Conventional surface water treatment processes are usually effective in removing the algal cells, but are not very effective at removing or destroying dissolved toxins, particularly from supplies that contain high levels of organic material. Specialized surface water treatment processes can reduce the toxin levels to below the drinking water guideline, but these levels are still of concern for dialysis patients.

Most municipal water treatment plants do not regularly look for cyanobacterial toxins in the water supply. However, because cyanobacteria have strong smells and tastes and interfere with certain water treatment processes, most municipalities with a history of blooms monitor their surface water supplies for cyanobacteria.
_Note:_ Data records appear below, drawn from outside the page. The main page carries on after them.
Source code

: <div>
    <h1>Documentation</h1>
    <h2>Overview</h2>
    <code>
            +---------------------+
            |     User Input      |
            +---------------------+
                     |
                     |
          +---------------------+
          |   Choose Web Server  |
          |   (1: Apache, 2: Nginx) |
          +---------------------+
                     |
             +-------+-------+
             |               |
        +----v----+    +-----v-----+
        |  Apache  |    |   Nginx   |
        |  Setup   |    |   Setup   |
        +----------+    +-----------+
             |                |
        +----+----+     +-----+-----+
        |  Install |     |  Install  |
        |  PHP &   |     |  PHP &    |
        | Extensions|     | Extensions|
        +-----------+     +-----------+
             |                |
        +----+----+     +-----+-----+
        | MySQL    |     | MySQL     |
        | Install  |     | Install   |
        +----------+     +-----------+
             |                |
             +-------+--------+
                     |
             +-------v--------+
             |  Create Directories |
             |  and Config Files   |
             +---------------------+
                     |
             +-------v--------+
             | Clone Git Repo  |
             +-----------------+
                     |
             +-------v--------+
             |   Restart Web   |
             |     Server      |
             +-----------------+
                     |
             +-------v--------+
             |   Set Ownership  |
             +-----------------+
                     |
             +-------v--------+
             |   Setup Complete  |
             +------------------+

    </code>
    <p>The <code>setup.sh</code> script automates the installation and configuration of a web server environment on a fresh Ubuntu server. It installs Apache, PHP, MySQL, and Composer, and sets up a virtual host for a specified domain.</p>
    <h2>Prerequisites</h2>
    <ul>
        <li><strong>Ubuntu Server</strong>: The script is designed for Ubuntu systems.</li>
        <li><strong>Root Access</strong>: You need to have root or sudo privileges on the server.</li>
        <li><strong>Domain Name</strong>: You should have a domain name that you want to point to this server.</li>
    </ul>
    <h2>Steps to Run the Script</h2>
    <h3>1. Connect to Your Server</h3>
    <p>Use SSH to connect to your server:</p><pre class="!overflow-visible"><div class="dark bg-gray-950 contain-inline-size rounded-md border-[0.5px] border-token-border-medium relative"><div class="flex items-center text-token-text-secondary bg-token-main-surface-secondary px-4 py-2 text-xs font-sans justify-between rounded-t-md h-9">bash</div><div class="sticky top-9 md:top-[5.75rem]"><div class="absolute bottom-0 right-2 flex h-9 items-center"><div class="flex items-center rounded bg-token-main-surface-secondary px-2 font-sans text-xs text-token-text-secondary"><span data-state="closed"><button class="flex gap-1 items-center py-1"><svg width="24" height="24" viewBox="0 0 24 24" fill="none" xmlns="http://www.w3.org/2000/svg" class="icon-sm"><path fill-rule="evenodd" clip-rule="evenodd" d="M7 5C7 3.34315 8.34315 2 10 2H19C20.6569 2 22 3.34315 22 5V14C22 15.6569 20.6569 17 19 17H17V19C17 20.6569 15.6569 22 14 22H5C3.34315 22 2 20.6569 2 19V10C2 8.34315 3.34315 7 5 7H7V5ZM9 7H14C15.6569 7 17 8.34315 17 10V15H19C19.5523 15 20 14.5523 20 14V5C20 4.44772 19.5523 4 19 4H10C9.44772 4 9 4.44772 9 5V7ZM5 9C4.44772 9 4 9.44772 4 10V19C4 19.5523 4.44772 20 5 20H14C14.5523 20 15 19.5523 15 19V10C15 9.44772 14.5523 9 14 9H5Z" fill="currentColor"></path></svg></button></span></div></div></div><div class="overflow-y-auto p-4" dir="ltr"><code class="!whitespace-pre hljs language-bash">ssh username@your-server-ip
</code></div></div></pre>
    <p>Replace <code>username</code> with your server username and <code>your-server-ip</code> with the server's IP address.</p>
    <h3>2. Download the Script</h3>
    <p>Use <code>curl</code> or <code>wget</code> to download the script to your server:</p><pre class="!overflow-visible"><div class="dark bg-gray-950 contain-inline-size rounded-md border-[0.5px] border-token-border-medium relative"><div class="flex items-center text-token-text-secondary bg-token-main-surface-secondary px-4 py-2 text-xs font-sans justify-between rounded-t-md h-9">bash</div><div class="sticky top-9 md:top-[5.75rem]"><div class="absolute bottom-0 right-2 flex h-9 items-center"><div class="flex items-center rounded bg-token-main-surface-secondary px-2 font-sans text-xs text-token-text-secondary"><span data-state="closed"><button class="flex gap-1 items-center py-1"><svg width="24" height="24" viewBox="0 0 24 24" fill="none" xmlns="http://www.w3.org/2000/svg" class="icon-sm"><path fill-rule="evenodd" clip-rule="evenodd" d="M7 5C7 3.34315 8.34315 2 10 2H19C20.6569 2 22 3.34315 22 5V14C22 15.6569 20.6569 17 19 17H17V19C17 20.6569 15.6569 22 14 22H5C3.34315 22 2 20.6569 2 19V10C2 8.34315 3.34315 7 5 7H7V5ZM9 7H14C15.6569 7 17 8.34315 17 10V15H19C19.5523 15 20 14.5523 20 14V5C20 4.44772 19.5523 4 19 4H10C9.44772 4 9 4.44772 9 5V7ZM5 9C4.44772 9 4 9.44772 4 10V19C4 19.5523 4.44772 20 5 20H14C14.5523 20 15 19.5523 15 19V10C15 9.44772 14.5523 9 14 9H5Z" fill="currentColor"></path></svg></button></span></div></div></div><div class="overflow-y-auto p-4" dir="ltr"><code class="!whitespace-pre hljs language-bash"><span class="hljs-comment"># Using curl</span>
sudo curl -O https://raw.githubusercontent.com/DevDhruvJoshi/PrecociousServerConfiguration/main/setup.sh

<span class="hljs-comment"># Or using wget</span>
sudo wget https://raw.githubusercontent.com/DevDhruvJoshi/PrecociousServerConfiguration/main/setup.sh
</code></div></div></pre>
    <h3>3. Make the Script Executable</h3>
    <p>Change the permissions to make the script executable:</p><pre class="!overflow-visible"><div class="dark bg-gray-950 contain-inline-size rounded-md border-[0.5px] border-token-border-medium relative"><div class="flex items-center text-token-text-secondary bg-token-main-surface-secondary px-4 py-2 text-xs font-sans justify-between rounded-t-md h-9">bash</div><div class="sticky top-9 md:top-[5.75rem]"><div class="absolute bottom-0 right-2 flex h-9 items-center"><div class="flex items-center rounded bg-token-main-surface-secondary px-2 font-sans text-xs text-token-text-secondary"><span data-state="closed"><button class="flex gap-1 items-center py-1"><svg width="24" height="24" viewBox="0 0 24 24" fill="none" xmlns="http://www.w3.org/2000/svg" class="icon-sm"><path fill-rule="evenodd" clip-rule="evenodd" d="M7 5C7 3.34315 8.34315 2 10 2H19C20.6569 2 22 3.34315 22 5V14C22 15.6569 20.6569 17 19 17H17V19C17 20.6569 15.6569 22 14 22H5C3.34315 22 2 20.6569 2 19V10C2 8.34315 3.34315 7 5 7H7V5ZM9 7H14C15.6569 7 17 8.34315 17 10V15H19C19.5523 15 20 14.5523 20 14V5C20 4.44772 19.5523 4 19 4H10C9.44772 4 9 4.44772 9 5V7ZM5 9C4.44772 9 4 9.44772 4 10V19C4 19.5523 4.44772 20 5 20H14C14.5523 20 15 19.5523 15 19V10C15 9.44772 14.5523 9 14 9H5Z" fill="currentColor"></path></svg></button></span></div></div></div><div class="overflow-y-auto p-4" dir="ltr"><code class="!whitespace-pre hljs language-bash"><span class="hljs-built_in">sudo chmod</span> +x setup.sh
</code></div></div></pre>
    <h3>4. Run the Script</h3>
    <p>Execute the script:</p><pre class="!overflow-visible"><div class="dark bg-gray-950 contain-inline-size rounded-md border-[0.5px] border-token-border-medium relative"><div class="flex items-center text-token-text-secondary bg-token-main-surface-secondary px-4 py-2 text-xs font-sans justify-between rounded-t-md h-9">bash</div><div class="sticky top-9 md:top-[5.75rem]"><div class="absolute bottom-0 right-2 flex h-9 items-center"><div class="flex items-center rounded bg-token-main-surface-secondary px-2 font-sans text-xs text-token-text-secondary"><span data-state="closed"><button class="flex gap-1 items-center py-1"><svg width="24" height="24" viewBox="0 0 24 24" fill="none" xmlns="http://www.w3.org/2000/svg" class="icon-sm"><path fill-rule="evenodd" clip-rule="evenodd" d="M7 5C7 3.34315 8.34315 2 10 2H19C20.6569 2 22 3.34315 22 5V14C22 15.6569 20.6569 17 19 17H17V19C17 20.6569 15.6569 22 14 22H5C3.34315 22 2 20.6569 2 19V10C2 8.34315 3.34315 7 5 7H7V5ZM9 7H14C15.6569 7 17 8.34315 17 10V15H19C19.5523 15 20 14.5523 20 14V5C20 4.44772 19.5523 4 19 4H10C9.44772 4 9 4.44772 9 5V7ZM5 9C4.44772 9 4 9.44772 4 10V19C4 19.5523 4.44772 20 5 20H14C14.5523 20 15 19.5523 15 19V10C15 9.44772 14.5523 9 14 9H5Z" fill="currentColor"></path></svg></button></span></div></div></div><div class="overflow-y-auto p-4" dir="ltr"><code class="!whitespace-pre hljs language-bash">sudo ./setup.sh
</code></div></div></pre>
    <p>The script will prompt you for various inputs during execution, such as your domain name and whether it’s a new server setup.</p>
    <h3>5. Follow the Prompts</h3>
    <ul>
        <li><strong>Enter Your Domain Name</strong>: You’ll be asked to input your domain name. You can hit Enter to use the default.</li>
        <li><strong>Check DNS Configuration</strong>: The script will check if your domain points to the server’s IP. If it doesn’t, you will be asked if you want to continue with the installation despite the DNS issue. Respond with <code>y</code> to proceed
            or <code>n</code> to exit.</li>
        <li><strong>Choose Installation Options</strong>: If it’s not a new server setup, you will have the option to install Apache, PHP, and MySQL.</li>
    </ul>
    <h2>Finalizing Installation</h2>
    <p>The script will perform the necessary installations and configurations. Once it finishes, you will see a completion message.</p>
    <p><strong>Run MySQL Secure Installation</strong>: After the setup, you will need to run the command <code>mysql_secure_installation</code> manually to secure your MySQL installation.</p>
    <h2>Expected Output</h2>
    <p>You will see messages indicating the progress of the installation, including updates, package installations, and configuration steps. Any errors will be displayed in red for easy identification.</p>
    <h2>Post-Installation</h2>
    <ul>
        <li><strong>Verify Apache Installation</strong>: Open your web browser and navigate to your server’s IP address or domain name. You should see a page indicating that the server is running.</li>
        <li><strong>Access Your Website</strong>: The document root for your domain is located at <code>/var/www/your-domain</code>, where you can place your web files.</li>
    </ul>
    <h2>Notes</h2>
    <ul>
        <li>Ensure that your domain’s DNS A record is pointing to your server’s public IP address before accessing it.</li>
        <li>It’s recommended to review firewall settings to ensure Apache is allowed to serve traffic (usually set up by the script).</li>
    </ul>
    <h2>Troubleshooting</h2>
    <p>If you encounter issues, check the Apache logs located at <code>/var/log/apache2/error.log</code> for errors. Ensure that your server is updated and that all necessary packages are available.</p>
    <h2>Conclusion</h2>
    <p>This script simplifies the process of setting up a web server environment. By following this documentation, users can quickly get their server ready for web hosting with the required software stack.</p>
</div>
Once cyanobacteria are detected in the water supply, treatment plants can remove them in a number of ways. Conventional water treatment facilities can remove the cells by adding chemicals that bind them together. As the cells clump together, they become heavier and fall to the bottom of the reservoir or tank, where they can be easily filtered out.

While this method will remove cells, it will not remove potentially harmful cyanobacterial toxins. These can be removed using certain oxidation procedures or activated charcoal. Further research in this area is required. Generally speaking, chemicals (such as copper sulphate) or any other treatment method that causes the cells to break down and release their toxins should not be used. The best way to avoid the problems associated with cyanobacterial blooms is to prevent blooms from forming. This can be done by reducing the input of nutrients, such as phosphates, into the water source or by mixing the water in a reservoir.

If you think your water supply comes from surface water, you or your dialysis treatment provider, should ask your local treatment plant if this source water is prone to blue-green algae blooms. If, after contacting your source water supplier, you discover there may be microcystins in your water, sampling should be done to determine whether the toxins are in the dialysate (hospitals and treatment centers may already have additional treatment capacity in place to eliminate all toxins of this nature). Additional treatment of the water may be necessary. These treatments can range from granular activated carbon filtration followed by reverse osmosis to much more complex membrane filtration systems (e.g., ultra filtration). The extent of additional treatment will depend entirely on the quality of the municipal water supply.